__引用文__.
================================

複合メッキ160のグラファイト露出部162は、オシドリ23とカンヌキ24との接触状態が切り替わることによって図5のように圧延される。このように圧延されて略層状となったグラファイト露出部162を介してオシドリ23とカンヌキ24とが滑り接触するため、オシドリ23とカンヌキ24との耐摩耗性を大幅に向上させることができる。
本実施形態によれば、第1実施形態で述べた効果と同様の効果が得られる。
なお、本実施形態ではオシドリ23とカンヌキ24との両方に複合メッキ160が形成されるため、いずれか一方に複合メッキ160が形成された場合よりも耐磨耗性を向上させることができる。
〔本発明の変形例〕
なお、本発明は前記各実施形態に限定されず、本発明の目的を達成できる範囲での変形、改良等は本発明に含まれる。

================================

__利用可能なデータ__.

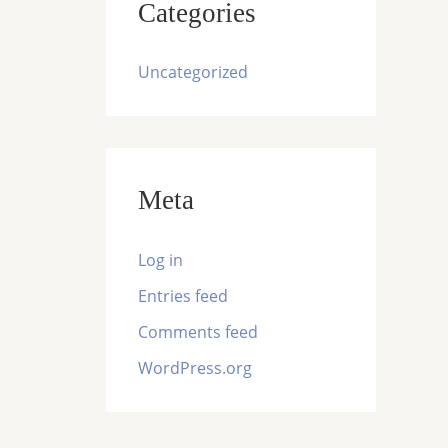
Categories
Uncategorized
Meta
Log in
Entries feed
Comments feed
WordPress.org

================================

__必須課題__.
• 1. 複合メッキについての引用文によると、オシドリとカンヌキの両方に複合メッキを形成すると、どちらか一方だけに形成した場合と比べて何を向上させることができますか。
• 2. 複合メッキについての引用文のうち、「複合メッキ160のグラファイ」から「幅に向上させることができる。」までを一字も変えずに書き写しなさい。

__問題の解答__.
• 1. 耐磨耗性を向上させることができます。

• 2.
複合メッキ160のグラファイト露出部162は、オシドリ23とカンヌキ24との接触状態が切り替わることによって図5のように圧延される。このように圧延されて略層状となったグラファイト露出部162を介してオシドリ23とカンヌキ24とが滑り接触するため、オシドリ23とカンヌキ24との耐摩耗性を大幅に向上させることができる。